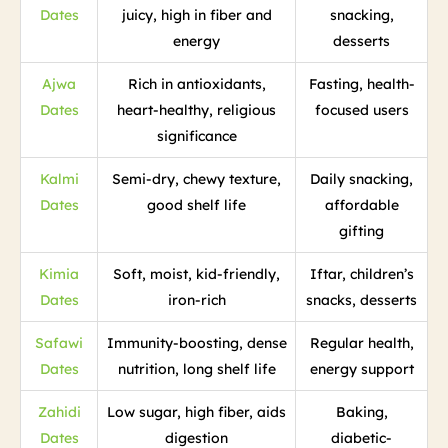
Dates
juicy, high in fiber and
snacking,
energy
desserts
Ajwa
Rich in antioxidants,
Fasting, health-
Dates
heart-healthy, religious
focused users
significance
Kalmi
Semi-dry, chewy texture,
Daily snacking,
Dates
good shelf life
affordable
gifting
Kimia
Soft, moist, kid-friendly,
Iftar, children’s
Dates
iron-rich
snacks, desserts
Safawi
Immunity-boosting, dense
Regular health,
Dates
nutrition, long shelf life
energy support
Zahidi
Low sugar, high fiber, aids
Baking,
Dates
digestion
diabetic-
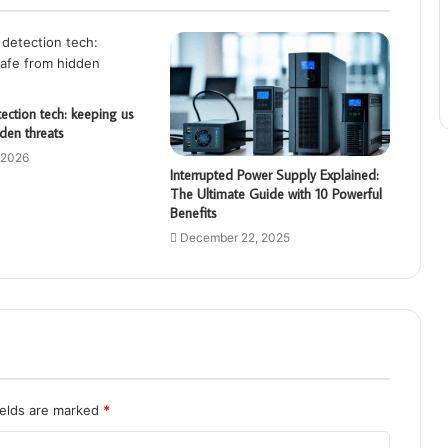
ction tech: keeping us
den threats
 2026
Interrupted Power Supply Explained:
The Ultimate Guide with 10 Powerful
Benefits
December 22, 2025
ields are marked
*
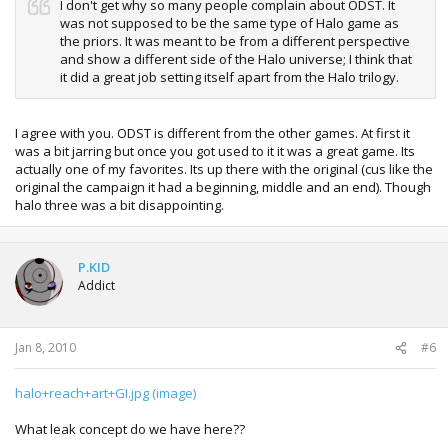
I don't get why so many people complain about ODST. It
was not supposed to be the same type of Halo game as
the priors. It was meant to be from a different perspective
and show a different side of the Halo universe; I think that
it did a great job setting itself apart from the Halo trilogy.
I agree with you. ODST is different from the other games. At first it
was a bit jarring but once you got used to it it was a great game. Its
actually one of my favorites. Its up there with the original (cus like the
original the campaign it had a beginning, middle and an end). Though
halo three was a bit disappointing.
P.KID
Addict
Jan 8, 2010
#6
halo+reach+art+GI.jpg (image)
What leak concept do we have here??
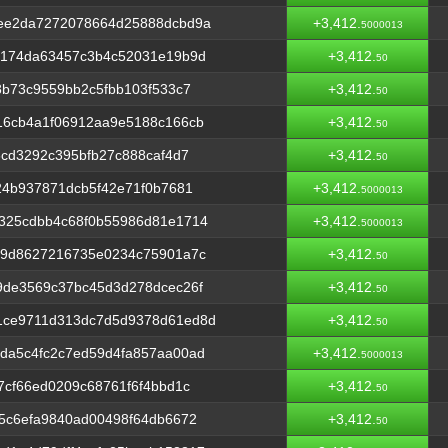
ee2da7272078664d25888dcbd9a
+3,412.
5000013
d174da63457c3b4c52031e19b9d
+3,412.
50
8b73c9559bb2c5fbb103f533c7
+3,412.
50
16cb4a1f06912aa9e5188c166cb
+3,412.
50
6cd3292c395bfb27c888caf4d7
+3,412.
50
24b937871dcb5f42e71f0b7681
+3,412.
5000013
325cdbb4c68f0b55986d81e1714
+3,412.
5000013
49d8627216735e0234c75901a7c
+3,412.
50
9de3569c37bc45d3d278dcec26f
+3,412.
50
1ce9711d313dc7d5d9378d61ed8d
+3,412.
50
da5c4fc2c7ed59d4fa857aa00ad
+3,412.
5000013
7cf66ed0209c68761f6f4bbd1c
+3,412.
50
5c6efa9840ad00498f64db6672
+3,412.
50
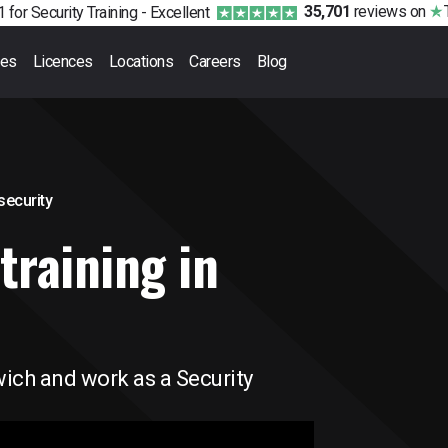
35,701
reviews
on
 for Security Training -
Excellent
ses
Licences
Locations
Careers
Blog
 security
training in
wich and work as a Security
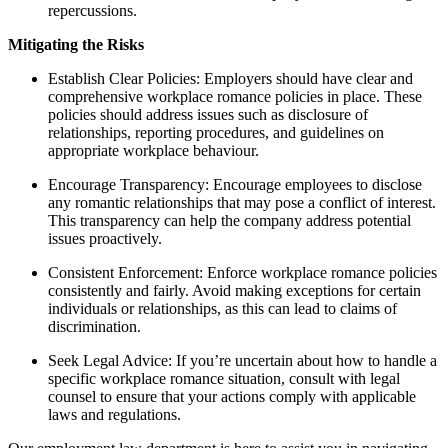
repercussions.
Mitigating the Risks
Establish Clear Policies: Employers should have clear and
comprehensive workplace romance policies in place. These
policies should address issues such as disclosure of
relationships, reporting procedures, and guidelines on
appropriate workplace behaviour.
Encourage Transparency: Encourage employees to disclose
any romantic relationships that may pose a conflict of interest.
This transparency can help the company address potential
issues proactively.
Consistent Enforcement: Enforce workplace romance policies
consistently and fairly. Avoid making exceptions for certain
individuals or relationships, as this can lead to claims of
discrimination.
Seek Legal Advice: If you’re uncertain about how to handle a
specific workplace romance situation, consult with legal
counsel to ensure that your actions comply with applicable
laws and regulations.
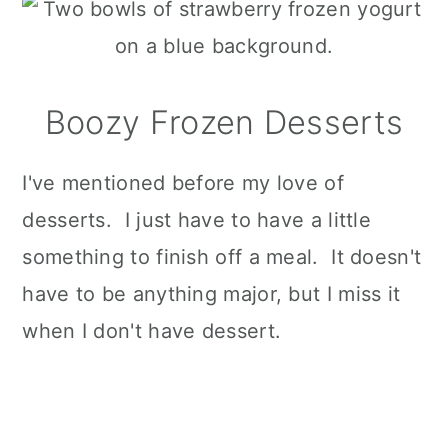
Boozy Frozen Desserts
I've mentioned before my love of
desserts. I just have to have a little
something to finish off a meal. It doesn't
have to be anything major, but I miss it
when I don't have dessert.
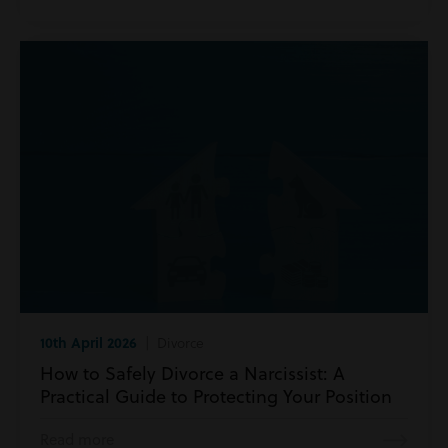
10th April 2026
| Divorce
How to Safely Divorce a Narcissist: A
Practical Guide to Protecting Your Position
Read more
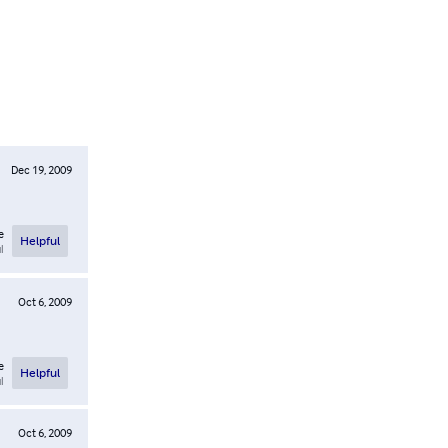
Dec 19, 2009
e
Helpful
l
Oct 6, 2009
e
Helpful
l
Oct 6, 2009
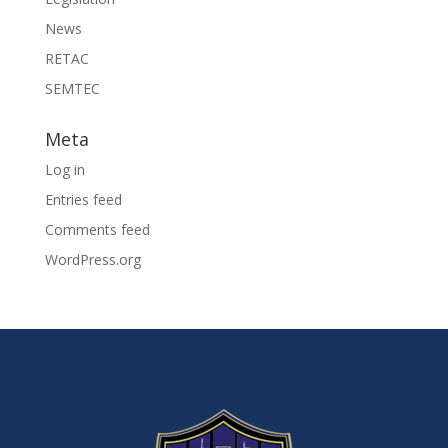
News
RETAC
SEMTEC
Meta
Log in
Entries feed
Comments feed
WordPress.org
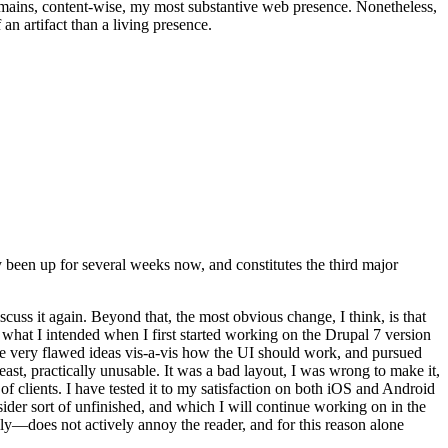
t remains, content-wise, my most substantive web presence. Nonetheless,
an artifact than a living presence.
been up for several weeks now, and constitutes the third major
ss it again. Beyond that, the most obvious change, I think, is that
o what I intended when I first started working on the Drupal 7 version
some very flawed ideas vis-a-vis how the UI should work, and pursued
east, practically unusable. It was a bad layout, I was wrong to make it,
f clients. I have tested it to my satisfaction on both iOS and Android
nsider sort of unfinished, and which I will continue working on in the
ly—does not actively annoy the reader, and for this reason alone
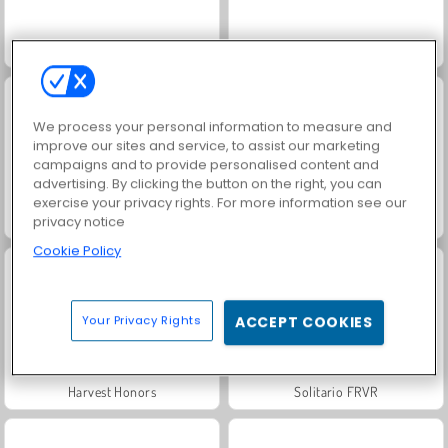
Solitaire Social
Rummy World
We process your personal information to measure and
improve our sites and service, to assist our marketing
campaigns and to provide personalised content and
advertising. By clicking the button on the right, you can
exercise your privacy rights. For more information see our
Scala 40
Jewel Garden Story
privacy notice
Cookie Policy
Your Privacy Rights
ACCEPT COOKIES
Harvest Honors
Solitario FRVR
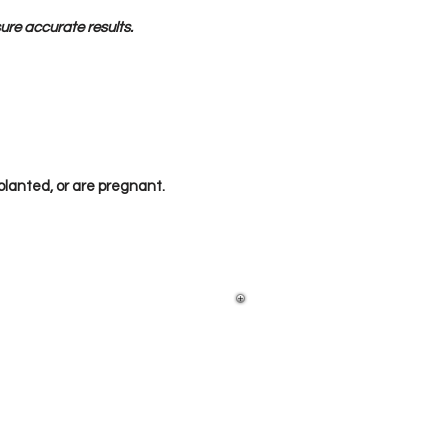
sure accurate results.
lanted, or are pregnant.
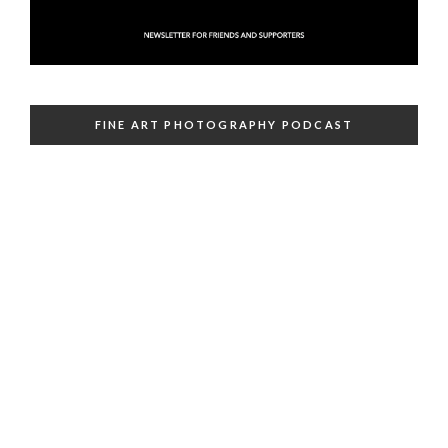
FINE ART PHOTOGRAPHY PODCAST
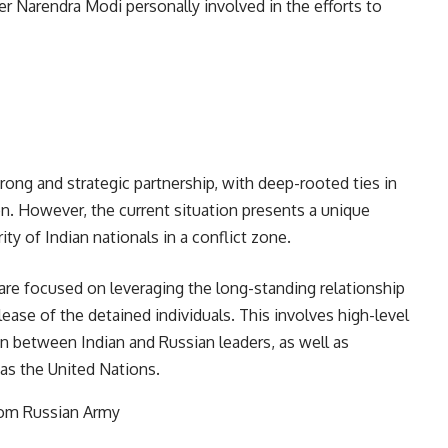
r Narendra Modi personally involved in the efforts to
trong and strategic partnership, with deep-rooted ties in
on. However, the current situation presents a unique
ity of Indian nationals in a conflict zone.
are focused on leveraging the long-standing relationship
ease of the detained individuals. This involves high-level
n between Indian and Russian leaders, as well as
es such as the United Nations.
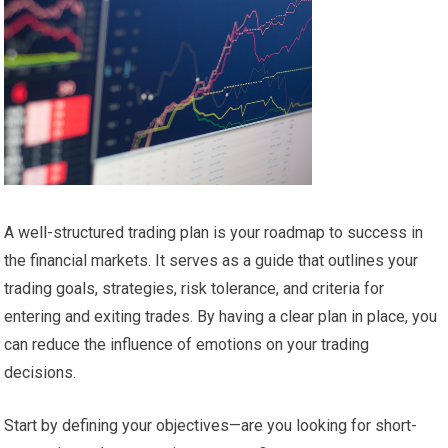
A well-structured trading plan is your roadmap to success in
the financial markets. It serves as a guide that outlines your
trading goals, strategies, risk tolerance, and criteria for
entering and exiting trades. By having a clear plan in place, you
can reduce the influence of emotions on your trading
decisions.
Start by defining your objectives—are you looking for short-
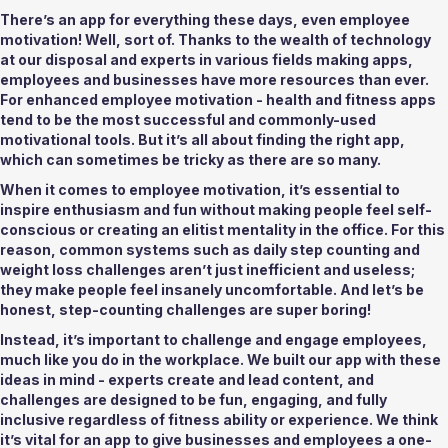
There’s an app for everything these days, even employee 
motivation! Well, sort of. Thanks to the wealth of technology 
at our disposal and experts in various fields making apps, 
employees and businesses have more resources than ever. 
For enhanced employee motivation - health and fitness apps 
tend to be the most successful and commonly-used 
motivational tools. But it’s all about finding the right app, 
which can sometimes be tricky as there are so many. 
When it comes to employee motivation, it’s essential to 
inspire enthusiasm and fun without making people feel self-
conscious or creating an elitist mentality in the office. For this 
reason, common systems such as daily step counting and 
weight loss challenges aren’t just inefficient and useless; 
they make people feel insanely uncomfortable. And let’s be 
honest, step-counting challenges are super boring! 
Instead, it’s important to challenge and engage employees, 
much like you do in the workplace. We built our app with these 
ideas in mind - experts create and lead content, and 
challenges are designed to be fun, engaging, and fully 
inclusive regardless of fitness ability or experience. We think 
it’s vital for an app to give businesses and employees a one-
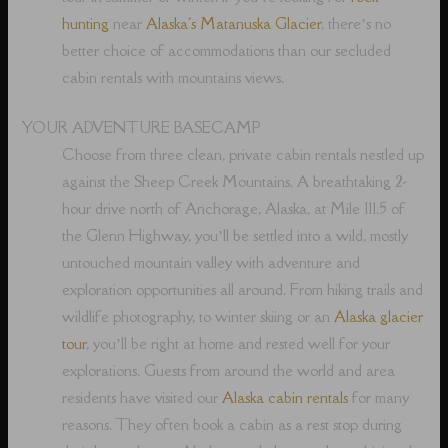
hunting
near
Alaska's Matanuska Glacier
, there’s no
better choice of accommodations than our secluded
cabin rentals with mountains views.
YOUR ADVENTURE BASECAMP
Choose from three clean, private cabin rentals nestled up
against the Sheep Creek Mountains. A breathtaking 2-
hour drive north of Anchorage, Alaska, at Mile 111.5 of
the Glenn Highway, you’ll be settled into a wild, mostly
untouched mountain valley with adventure and
exploration opportunities all around. From hiking trails and
wildlife photography, to winter skiing or an
Alaska glacier
tour
, you’ll be right at home and rested well for your
explorations. Guests from around the world and area
residents have visited our
Alaska cabin rentals
for many
reasons. They often book a cabin as a rest stop during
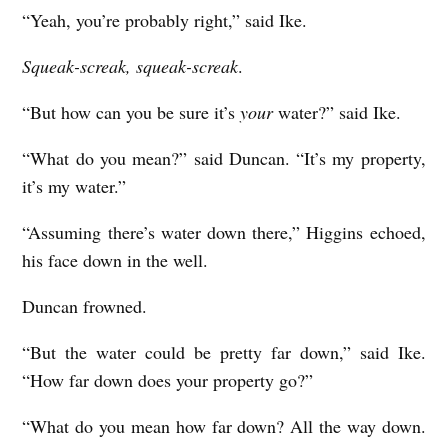
“Yeah, you’re probably right,” said Ike.
Squeak-screak, squeak-screak
.
“But how can you be sure it’s
your
water?” said Ike.
“What do you mean?” said Duncan. “It’s my property,
it’s my water.”
“Assuming there’s water down there,” Higgins echoed,
his face down in the well.
Duncan frowned.
“But the water could be pretty far down,” said Ike.
“How far down does your property go?”
“What do you mean how far down? All the way down.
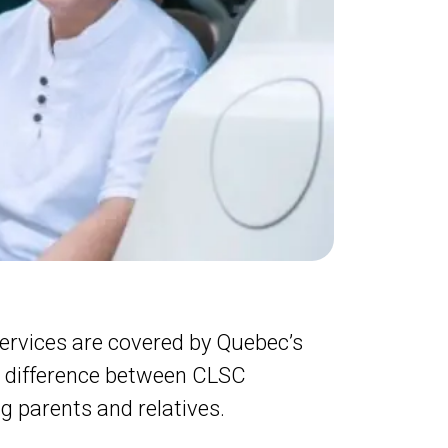
ervices are covered by Quebec’s
e difference between CLSC
g parents and relatives.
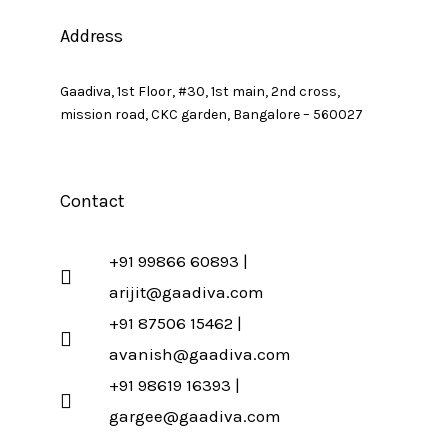
Address
Gaadiva, 1st Floor, #30, 1st main, 2nd cross,
mission road, CKC garden, Bangalore – 560027
Contact
+91 99866 60893 |
arijit@gaadiva.com
+91 87506 15462 |
avanish@gaadiva.com
+91 98619 16393 |
gargee@gaadiva.com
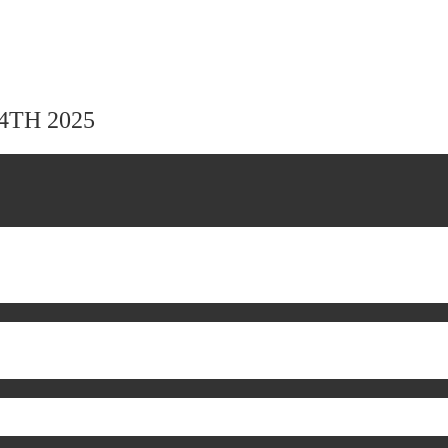
24TH 2025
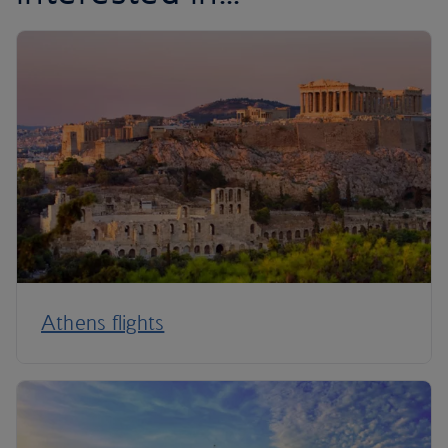
Athens flights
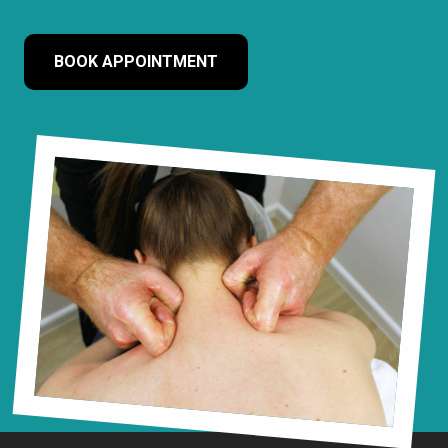
BOOK APPOINTMENT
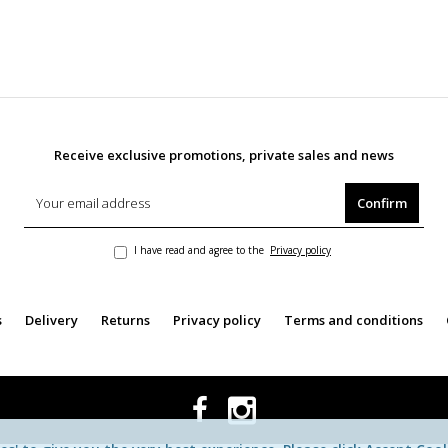
Receive exclusive promotions, private sales and news
Confirm
I have read and agree to the
Privacy policy
s
Delivery
Returns
Privacy policy
Terms and conditions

____

_Aim of the exercise_
Go through the entries above and write them out again exactly, images left behind.

_Answer for the task_
Dates
juicy, high in fiber and
snacking,
energy
desserts
Ajwa
Rich in antioxidants,
Fasting, health-
Dates
heart-healthy, religious
focused users
significance
Kalmi
Semi-dry, chewy texture,
Daily snacking,
Dates
good shelf life
affordable
gifting
Kimia
Soft, moist, kid-friendly,
Iftar, children’s
Dates
iron-rich
snacks, desserts
Safawi
Immunity-boosting, dense
Regular health,
Dates
nutrition, long shelf life
energy support
Zahidi
Low sugar, high fiber, aids
Baking,
Dates
digestion
diabetic-
ction tech: keeping us
den threats
 2026
Interrupted Power Supply Explained:
The Ultimate Guide with 10 Powerful
Benefits
December 22, 2025
ields are marked
*
I don't get why so many people complain about ODST. It
was not supposed to be the same type of Halo game as
the priors. It was meant to be from a different perspective
and show a different side of the Halo universe; I think that
it did a great job setting itself apart from the Halo trilogy.
I agree with you. ODST is different from the other games. At first it
was a bit jarring but once you got used to it it was a great game. Its
actually one of my favorites. Its up there with the original (cus like the
original the campaign it had a beginning, middle and an end). Though
halo three was a bit disappointing.
P.KID
Addict
Jan 8, 2010
#6
halo+reach+art+GI.jpg (image)
What leak concept do we have here??
ee2da7272078664d25888dcbd9a
+3,412.
5000013
d174da63457c3b4c52031e19b9d
+3,412.
50
8b73c9559bb2c5fbb103f533c7
+3,412.
50
16cb4a1f06912aa9e5188c166cb
+3,412.
50
6cd3292c395bfb27c888caf4d7
+3,412.
50
24b937871dcb5f42e71f0b7681
+3,412.
5000013
325cdbb4c68f0b55986d81e1714
+3,412.
5000013
49d8627216735e0234c75901a7c
+3,412.
50
9de3569c37bc45d3d278dcec26f
+3,412.
50
1ce9711d313dc7d5d9378d61ed8d
+3,412.
50
da5c4fc2c7ed59d4fa857aa00ad
+3,412.
5000013
7cf66ed0209c68761f6f4bbd1c
+3,412.
50
5c6efa9840ad00498f64db6672
+3,412.
50
35,701
reviews
on
 for Security Training -
Excellent
ses
Licences
Locations
Careers
Blog
 security
training in
wich and work as a Security
repercussions.
Mitigating the Risks
Establish Clear Policies: Employers should have clear and
comprehensive workplace romance policies in place. These
policies should address issues such as disclosure of
relationships, reporting procedures, and guidelines on
appropriate workplace behaviour.
Encourage Transparency: Encourage employees to disclose
any romantic relationships that may pose a conflict of interest.
This transparency can help the company address potential
issues proactively.
Consistent Enforcement: Enforce workplace romance policies
consistently and fairly. Avoid making exceptions for certain
individuals or relationships, as this can lead to claims of
discrimination.
Seek Legal Advice: If you’re uncertain about how to handle a
specific workplace romance situation, consult with legal
counsel to ensure that your actions comply with applicable
laws and regulations.
Boozy Frozen Desserts
I've mentioned before my love of
desserts. I just have to have a little
something to finish off a meal. It doesn't
have to be anything major, but I miss it
when I don't have dessert.
10th April 2026
| Divorce
How to Safely Divorce a Narcissist: A
Practical Guide to Protecting Your Position
Read more
Dec 19, 2009
e
Helpful
l
Oct 6, 2009
e
Helpful
l
Oct 6, 2009
News
RETAC
SEMTEC
Meta
Log in
Entries feed
Comments feed
WordPress.org
t remains, content-wise, my most substantive web presence. Nonetheless,
an artifact than a living presence.
been up for several weeks now, and constitutes the third major
ss it again. Beyond that, the most obvious change, I think, is that
o what I intended when I first started working on the Drupal 7 version
some very flawed ideas vis-a-vis how the UI should work, and pursued
east, practically unusable. It was a bad layout, I was wrong to make it,
f clients. I have tested it to my satisfaction on both iOS and Android
nsider sort of unfinished, and which I will continue working on in the
ly—does not actively annoy the reader, and for this reason alone
Solitaire Social
Rummy World
We process your personal information to measure and
improve our sites and service, to assist our marketing
campaigns and to provide personalised content and
advertising. By clicking the button on the right, you can
exercise your privacy rights. For more information see our
Scala 40
Jewel Garden Story
privacy notice
Cookie Policy
Your Privacy Rights
ACCEPT COOKIES
Harvest Honors
Solitario FRVR
sure accurate results.
lanted, or are pregnant.
FINE ART PHOTOGRAPHY PODCAST
r Narendra Modi personally involved in the efforts to
trong and strategic partnership, with deep-rooted ties in
on. However, the current situation presents a unique
ity of Indian nationals in a conflict zone.
are focused on leveraging the long-standing relationship
ease of the detained individuals. This involves high-level
n between Indian and Russian leaders, as well as
es such as the United Nations.
A well-structured trading plan is your roadmap to success in
the financial markets. It serves as a guide that outlines your
trading goals, strategies, risk tolerance, and criteria for
entering and exiting trades. By having a clear plan in place, you
can reduce the influence of emotions on your trading
decisions.
Start by defining your objectives—are you looking for short-
There’s an app for everything these days, even employee 
motivation! Well, sort of. Thanks to the wealth of technology 
at our disposal and experts in various fields making apps, 
employees and businesses have more resources than ever. 
For enhanced employee motivation - health and fitness apps 
tend to be the most successful and commonly-used 
motivational tools. But it’s all about finding the right app, 
which can sometimes be tricky as there are so many. 
When it comes to employee motivation, it’s essential to 
inspire enthusiasm and fun without making people feel self-
conscious or creating an elitist mentality in the office. For this 
reason, common systems such as daily step counting and 
weight loss challenges aren’t just inefficient and useless; 
they make people feel insanely uncomfortable. And let’s be 
honest, step-counting challenges are super boring! 
Instead, it’s important to challenge and engage employees, 
much like you do in the workplace. We built our app with these 
ideas in mind - experts create and lead content, and 
challenges are designed to be fun, engaging, and fully 
inclusive regardless of fitness ability or experience. We think 
it’s vital for an app to give businesses and employees a one-
hunting
near
Alaska's Matanuska Glacier
, there’s no
better choice of accommodations than our secluded
cabin rentals with mountains views.
YOUR ADVENTURE BASECAMP
Choose from three clean, private cabin rentals nestled up
against the Sheep Creek Mountains. A breathtaking 2-
hour drive north of Anchorage, Alaska, at Mile 111.5 of
the Glenn Highway, you’ll be settled into a wild, mostly
untouched mountain valley with adventure and
exploration opportunities all around. From hiking trails and
wildlife photography, to winter skiing or an
Alaska glacier
tour
, you’ll be right at home and rested well for your
explorations. Guests from around the world and area
residents have visited our
Alaska cabin rentals
for many
reasons. They often book a cabin as a rest stop during
“Yeah, you’re probably right,” said Ike.
Squeak-screak, squeak-screak
.
“But how can you be sure it’s
your
water?” said Ike.
“What do you mean?” said Duncan. “It’s my property,
it’s my water.”
“Assuming there’s water down there,” Higgins echoed,
his face down in the well.
Duncan frowned.
“But the water could be pretty far down,” said Ike.
“How far down does your property go?”
“What do you mean how far down? All the way down.
ervices are covered by Quebec’s
e difference between CLSC
g parents and relatives.
Address
Gaadiva, 1st Floor, #30, 1st main, 2nd cross,
mission road, CKC garden, Bangalore – 560027
Contact
+91 99866 60893 |
arijit@gaadiva.com
+91 87506 15462 |
avanish@gaadiva.com
+91 98619 16393 |
gargee@gaadiva.com
24TH 2025
Athens flights
BOOK APPOINTMENT
Receive exclusive promotions, private sales and news
Confirm
I have read and agree to the
Privacy policy
s
Delivery
Returns
Privacy policy
Terms and conditions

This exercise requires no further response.